Timbilla “played really good defense, got big boards, scored for us and then got some huge blocks,” Dawley said.

With the win UMass moved to 2-0 in games in which Timbilla records a double-double.

Even in the Minutewomen’s follow-up loss to the RedHawks, Timbilla drew the praise of her coach with a 7-point, 15-rebound effort at Miami.

“I saw just great effort (and) fight,” Dawley said. “Fifteen rebounds is huge.”

Still, the freshman forward has room to grow. In addition to her already-polished resume, Timbilla can also claim some less than impressive numbers, including a team high 3.9 turnovers per game and a 47.6 free throw shooting percentage. She’s also fouled out of four of UMass’ eight games.

Dawley chalks Timbilla’s over-zealous struggles up to freshman nerves and growing pains. Even so, the Minutewomen hope Timbilla’s development continues by becoming even more aggressive on the floor.

“What we need from her is to look for her own on offense a little bit,” Dawley said.
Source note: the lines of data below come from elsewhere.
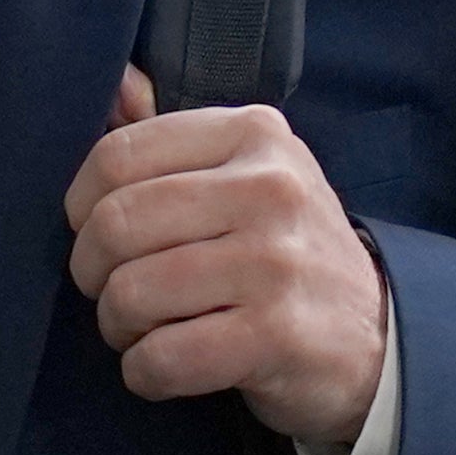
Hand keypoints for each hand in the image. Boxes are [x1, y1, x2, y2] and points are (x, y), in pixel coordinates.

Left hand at [62, 68, 389, 449]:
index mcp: (254, 135)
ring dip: (118, 326)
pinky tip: (165, 366)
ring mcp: (276, 263)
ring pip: (130, 293)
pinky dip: (145, 372)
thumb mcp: (248, 172)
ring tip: (145, 330)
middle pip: (115, 223)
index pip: (118, 155)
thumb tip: (117, 83)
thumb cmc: (286, 251)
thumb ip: (175, 137)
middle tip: (114, 291)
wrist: (374, 336)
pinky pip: (161, 357)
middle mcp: (270, 189)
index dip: (81, 204)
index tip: (95, 233)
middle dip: (93, 271)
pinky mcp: (276, 335)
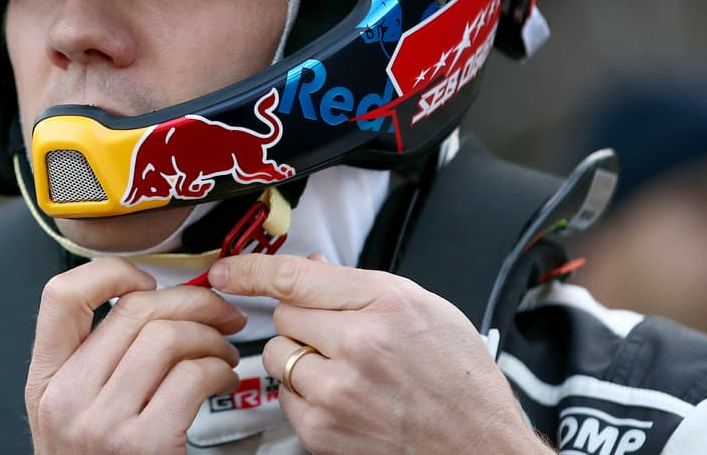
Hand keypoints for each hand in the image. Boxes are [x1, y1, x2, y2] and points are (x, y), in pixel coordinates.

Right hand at [25, 256, 246, 453]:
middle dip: (191, 300)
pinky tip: (220, 379)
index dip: (109, 272)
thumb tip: (146, 300)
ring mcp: (102, 422)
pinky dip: (218, 369)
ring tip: (221, 352)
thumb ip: (92, 360)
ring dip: (210, 337)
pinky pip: (192, 376)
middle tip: (217, 310)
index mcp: (44, 382)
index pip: (60, 296)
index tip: (146, 279)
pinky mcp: (144, 444)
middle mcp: (66, 398)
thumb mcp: (71, 412)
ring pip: (168, 337)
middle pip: (134, 310)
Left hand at [207, 253, 552, 454]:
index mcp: (384, 304)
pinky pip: (285, 397)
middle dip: (303, 320)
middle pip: (283, 315)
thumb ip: (361, 285)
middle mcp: (357, 347)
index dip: (252, 269)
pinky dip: (304, 394)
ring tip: (343, 367)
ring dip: (298, 357)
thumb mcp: (423, 307)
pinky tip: (342, 396)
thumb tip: (310, 268)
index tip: (227, 269)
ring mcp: (338, 393)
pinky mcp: (324, 432)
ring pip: (277, 356)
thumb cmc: (459, 378)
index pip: (295, 276)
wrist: (480, 446)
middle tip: (338, 333)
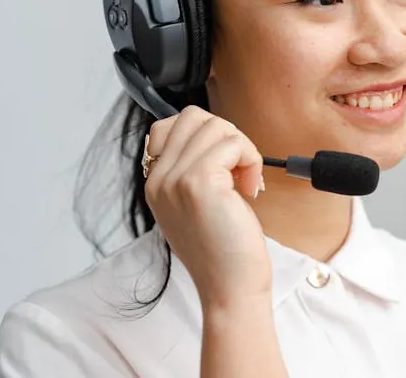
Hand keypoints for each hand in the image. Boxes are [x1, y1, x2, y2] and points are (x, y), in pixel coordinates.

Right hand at [143, 105, 269, 309]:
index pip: (169, 125)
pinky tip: (250, 189)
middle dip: (226, 135)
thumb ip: (193, 170)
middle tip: (240, 170)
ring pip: (216, 126)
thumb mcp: (195, 205)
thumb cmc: (223, 250)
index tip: (224, 166)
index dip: (205, 136)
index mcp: (154, 183)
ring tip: (245, 182)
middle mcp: (158, 179)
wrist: (229, 287)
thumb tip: (217, 136)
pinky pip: (232, 143)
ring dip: (242, 149)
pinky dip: (251, 159)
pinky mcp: (199, 183)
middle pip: (193, 117)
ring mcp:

She’s a phenomenal distributor, which is great, but when, say, (sophomore Emily Mital) has hit a cold spot, we need Rashida to maybe to look for her own a little bit. If we could go back and play that game (against Miami) and Rashida shoots maybe five more times, maybe it’s a different outcome.

“But she’s a freshman; she’s learning the game,” she said. “She’s learning how to play under pressure and 15 rebounds is remarkable.”